Trump pressa Netanyahu per gestire meglio la consegna degli aiuti a Gaza: “costruiremo centri di distribuzione del cibo. Troppi bimbi affamati“
GLI USA MANDANO UN SEGNALE NETTO A ISRAELE: “SERVE FARE DI PIÙ PER GLI AIUTI A GAZA, PRONTI A CENTRI PER IL CIBO”
Prima la gestione non proprio idilliaca della guerra dei 12 giorni con l’Iran, poi il pressing per fare accettare l’accordo sulla fine della guerra (fatto però saltare da Hamas, ndr) e ora la distribuzione degli aiuti nella Striscia di Gaza: i moniti degli Stati Uniti di Donald Trump iniziano ad essere importanti nei confronti dell’alleato Israele, con le richieste al Governo Netanyahu affinché alcune storture della guerra in Medio Oriente possano terminare il prima possibile.

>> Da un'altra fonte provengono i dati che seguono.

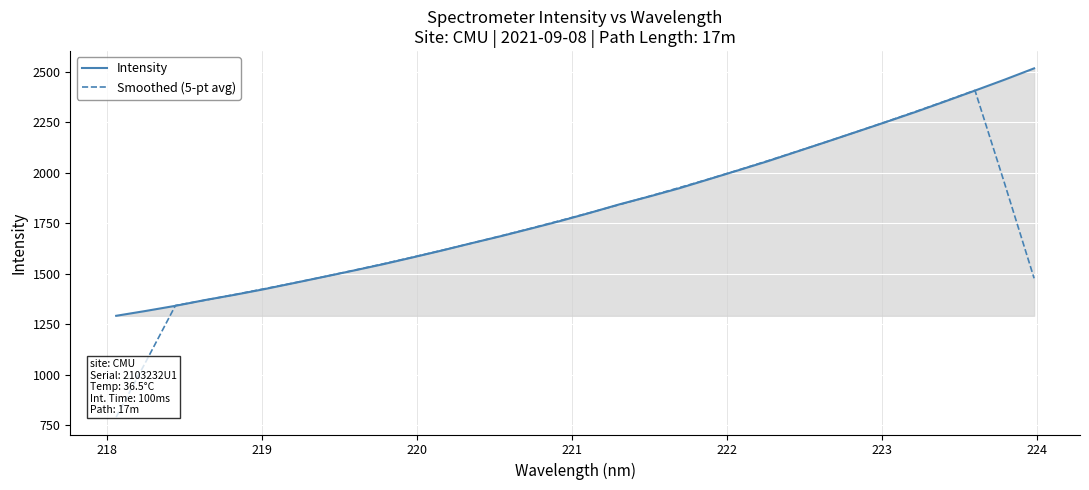

What is the lowest value of the Intensity series?

1290.8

Dopo una forte pressione internazionale durata settimana, durante il vertice odierno a Londra con il Premier inglese Starmer, il leader americano sbotta sulla necessità di fare molto meglio per quanto riguarda la gestione degli aiuti umanitari e del cibo al popolo palestinese: chiuso nella morsa di Hamas (come scudo umano) e delle bombe di Israele, i palestinesi rischiano una fortissima crisi umanitaria per la fame e la mancanza di farmaci che attanaglia varie aree della Striscia.
La pausa tattica annunciata ieri dall’IDF arriva proprio in risposta a tali richieste, con gli USA che però chiedono ora ad Israele uno sforzo maggiore: «stiamo per organizzare i centri di distribuzione del cibo» a Gaza, ha detto Trump al termine del bilaterale con il Regno Unito.
Fino ad oggi, e pure nel prossimo futuro, ad Israele resta la responsabilità di dover gestire il flusso degli aiuti, dovendo però fare decisamente meglio di quanto fatto finora: non basta infatti gli aiuti recapitati via paracadute ieri, o i camion di aiuti entrati dall’Egitto dal valico di Rafah. «Possiamo salvare molte persone, c’e’ una fame vera, non si può fingere», ha ammesso il Presidente Trump rispondendo indirettamente a quanto sostenuto appena ieri dal Premier israeliano.
I BIMBI AFFAMATI E LA “RISPOSTA” A NETANYAHU: ECCO COSA HA DETTO TRUMP
«Non c’è alcuna carestia a Gaza, altrimenti non ci sarebbero i palestinesi nella Striscia»: Netanyahu ha risposto così alle critiche fortissime giunte dall’OMS e dall’ONU, ribadendo che non vi è una “politica della fame” imposta da Israele, accusando invece Hamas di intercettare i vari rifornimenti, accusando poi lo Stato ebraico di ogni nefandezza.
Dall’inizio della guerra nell’ottobre 2023, sono stati portati dentro Gaza quasi 2 milioni di tonnellate di aiuti umanitari e cibo, in pieno «rispetto del diritto internazionale»: al netto delle cifre che non tornano secondo altri calcoli di organizzazioni umanitarie presenti nella Striscia, resta la diffidenza mostrata oggi dallo stesso Trump in riferimento alle dichiarazioni di Netanyahu. «Non c’è fame? Ho visto bambini nelle immagini molto affamati a Gaza e non va bene. Non sono molto d’accordo con lui (il Premier di Israele, ndr»).
Da qui l’impegno americano per la creazione, senza limitazione alcuna, di nuovi centri per lo smistamento e la distribuzione del cibo all’interno della Striscia di Gaza: i fondi saranno sbloccati a breve, garantisce il Presidente USA, anche grazie ai miliardi incassati dall’accordo sui dazi con i vari partner mondiali, «spenderemo un po’ di soldi per comprare del cibo».
L’obiettivo, dopo la tregua a Gaza, è quello di aprire ogni recinzione evitando futuri ostacoli e crisi come queste: «ora però servono sicurezza e cibo», oltre alla liberazione degli ostaggi ancora in mano ad Hamas che li usa come «scudi umani per ottenere altro», conclude il tycoon repubblicano.